Monday, Oct. 07, 1946
The Big Noise
Even after the final game of the season, U.S. baseball fans did not know who would play in the World Series (see SPORT). But there was never any doubt who would be on hand to tell them about it. For the tenth year, Martene Windsor ("Bill") Corum, Hearst's stump-shaped sports columnist, got ready last week for radio's biggest sports event.
As usual, Bill Corum will pitch the pregame dope and color, the highlights and summary after the last out. As usual, he will leave the Mutual play-by-play to professional announcers. The two men who will describe the action this year are comparative newcomers to a coast-to-coast audience, but familiar voices in the East.

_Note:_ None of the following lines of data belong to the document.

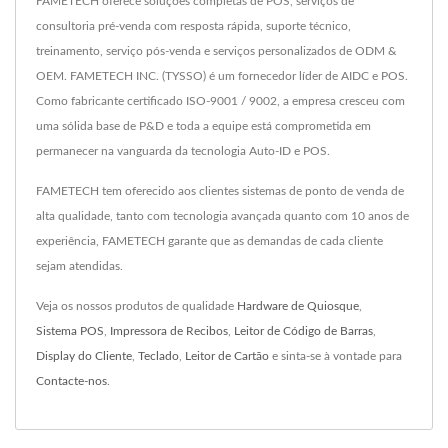
FAMETECH oferece soluções completas de POS, serviços de
consultoria pré-venda com resposta rápida, suporte técnico,
treinamento, serviço pós-venda e serviços personalizados de ODM &
OEM. FAMETECH INC. (TYSSO) é um fornecedor líder de AIDC e POS.
Como fabricante certificado ISO-9001 / 9002, a empresa cresceu com
uma sólida base de P&D e toda a equipe está comprometida em
permanecer na vanguarda da tecnologia Auto-ID e POS.
FAMETECH tem oferecido aos clientes sistemas de ponto de venda de
alta qualidade, tanto com tecnologia avançada quanto com 10 anos de
experiência, FAMETECH garante que as demandas de cada cliente
sejam atendidas.
Veja os nossos produtos de qualidade
Hardware de Quiosque
,
Sistema POS
,
Impressora de Recibos
,
Leitor de Código de Barras
,
Display do Cliente
,
Teclado
,
Leitor de Cartão
e sinta-se à vontade para
Contacte-nos
.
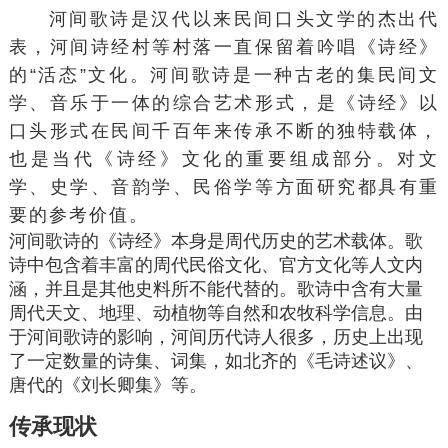
河间歌诗是汉代以来民间口头文学的杰出代
表，河间诗经村等村落一直保留着吟唱《诗经》
的“活态”文化。河间歌诗是一种古老的集民间文
学、音乐于一体的综合艺术形式，是《诗经》以
口头形式在民间千百年来传承不断的独特载体，
也是当代《诗经》文化的重要组成部分。对文
学、史学、音韵学、民俗学等方面研究都具有重
要的参考价值。
河间歌诗的《诗经》本身是周代历史的艺术载体。歌
诗中包含着丰富的周代民俗文化、官方文化等人文内
涵，并且是其他史料所不能代替的。歌诗中含有大量
周代天文、地理、动植物等自然和农牧科学信息。由
于河间歌诗的影响，河间历代诗人很多，历史上出现
了一定数量的诗集、词集，如北齐的《毛诗述议》、
唐代的《刘长卿集》等。
传承现状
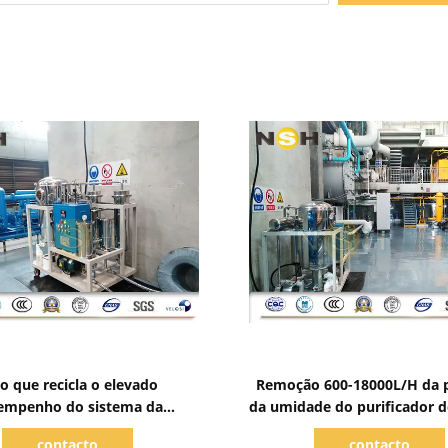
Mostrar detalhes
Mostrar detalhes
o que recicla o elevado
Remoção 600-18000L/H da p
empenho do sistema da
da umidade do purificador d
ação do óleo da turbina do
turbina do central elétrica 
contacto
contacto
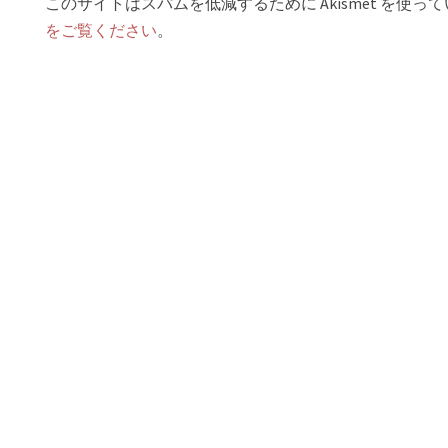
このサイトはスパムを低減するために Akismet を使っ
をご覧ください
。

Big (230 Ibs.), sleepy-voiced Arch McDonald has been announcing baseball for 15 years, is so well known around Washington that he easily won the Democratic nomination for Congress (from Maryland) last June. His partner will be James Joseph ("Jimmy") Britt, a hustling 36-year-old who announces all Boston Red Sox and Braves home games in a fluid but spicy manner. Fans consider Arch and Jimmy among the best in the business, but they still like to hear the Corum drawl.
To Corum, broadcasting baseball is old hat, but his favorite. He has followed the game since he was seven, got his first job writing baseball for the New York Times 27 years ago. Arthur Brisbane liked a story Bill wrote about Walter Johnson, lured him over to Hearst's Journal-American, where he has been ever since. He travels with the clubs, knows most of the major-league players, was an old favorite of John ("The Great") McGraw and Miller Huggins. He also is a favorite of other journalists. Wrote Westbrook Pegler: "There is never any night where Our Will is."
Hit or Error. Baseball-savvy Corum calls the game as he sees it, ignores official scorers and managers (he has been an official scorer himself). Last year, when the scorers charged Hank Greenberg with a twelfth-inning error in the sixth game, Corum calmly said the play was a base hit for Stan Hack. "I told 'em that I could see the play better than anyone else--our broadcasting booth was in left field--and I saw the ball bounce over Hank's head; he never got a glove on it." At 10 o'clock that night, the official scorers decided that Bill was right, scratched the error from Hank's record.
But the biggest worry to a series commentator is the reaction of the fans away from the ballpark. "They don't know the park and can't visualize exactly what's happening," says Corum, in his gin-croak voice. "Like last year, when the ball got away from the outfielders and was lost in the shrubs. I said: 'This is like town lot baseball; they've even lost the ball in the weeds.' And then I annoyed 'em when I told again what lousy baseball they were playing. I think I said 'We've had everything but a wedding at home plate.' I don't think they liked that."